Slowly, he turned his head.

A young girl — around four years old — peeked from behind a tree.

Her face was round and soft, her eyes huge with a purity untouched by the world's cruelty.

One hand held the tree trunk. The other was in her mouth, thumb tucked between her lips.

She stared at him with open fascination, not fear.

Jigen blinked once.

A rare flicker of confusion crossed his eyes.

He turned away and began walking.

But then—

Tiny footsteps.

Light. Chaotic. Warm.

The girl ran toward him with a bright, unburdened grin, the kind that belonged only to creatures too new to understand danger.

He stopped.

His eyes widened — barely, but undeniably.

"…She can see me?"

She reached him, panting softly, her cheeks flushed pink from the run.

Jigen looked down at her. His crimson eyes were too cold, too ancient, too wrong beside her innocence.

I did not permit her to see me…

The girl sucked on her finger, staring up at him with curiosity instead of terror.

Then, with great ceremony, she extended her tiny hand.

In it was a little white flower.

Fragile. Pure. A gift.

Jigen stared at it.

Why… isn't she scared? Why approach me? I look like death. I am drenched in blood…

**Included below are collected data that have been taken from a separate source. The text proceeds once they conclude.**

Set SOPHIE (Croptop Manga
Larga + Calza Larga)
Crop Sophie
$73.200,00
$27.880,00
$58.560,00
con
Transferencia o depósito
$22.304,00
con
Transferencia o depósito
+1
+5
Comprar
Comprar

But the little girl was too young. Too innocent.

She had not yet learned what fear was meant to protect her from.

And then it struck him.

Only the dead can see me.

For an instant… something in him paused. He could not name it. 

He extended his hand carefully, as though reaching toward a memory he didn't know he possessed.

He accepted the flower.

It withered instantly.

Petals curled in on themselves, losing color, collapsing into dust.

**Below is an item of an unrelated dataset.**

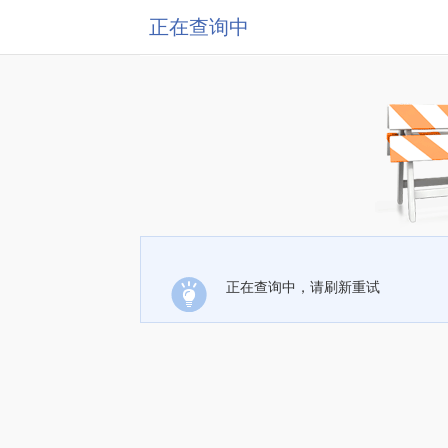
正在查询中
正在查询中，请刷新重试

The girl didn't understand. She only blinked, confused.

He placed his cold, slender fingers on her cheek. Her skin was warm, impossibly soft.

But then—

"Stay away!"

The scream shattered the stillness.

A woman sprinted through the wheat, terror twisting her face.

Jigen lowered his hand.

The woman grabbed the girl, pulling her close.

"Sweetie, are you okay? What did I tell you about strangers? And that—" her voice broke, "—that thing isn't human."

The girl didn't answer.

She didn't move.

Her eyes were empty now — frozen, unblinking, lost.

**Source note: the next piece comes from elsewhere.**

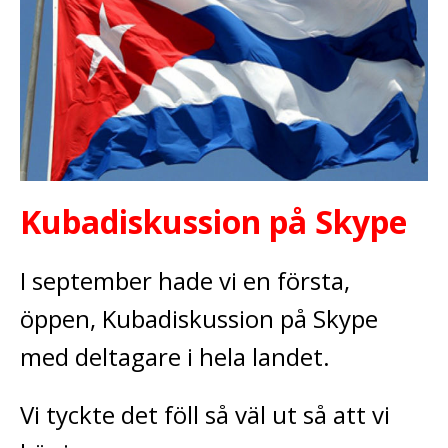
Kubadiskussion på Skype
I september hade vi en första,
öppen, Kubadiskussion på Skype
med deltagare i hela landet.
Vi tyckte det föll så väl ut så att vi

Her mother shook her gently. Then harder.

"Sweetie…?"

The girl slipped from her arms— 

and fell.

The mother froze. Her breath hitched, sharp and broken.

"No… no no no—"

She looked up at Jigen, tears trembling down her cheeks.

Suddenly— her heart shuddered.

Stopped.

She collapsed beside her daughter.

Jigen walked on. Behind him, the wheat field curled into ash, life folding itself away in reverence or fear. No one survived to witness him leave — only the dying wind, whispering a prayer the world had long forgotten.

"Even those who love me… die." 

A black feather falls though no bird is in the sky.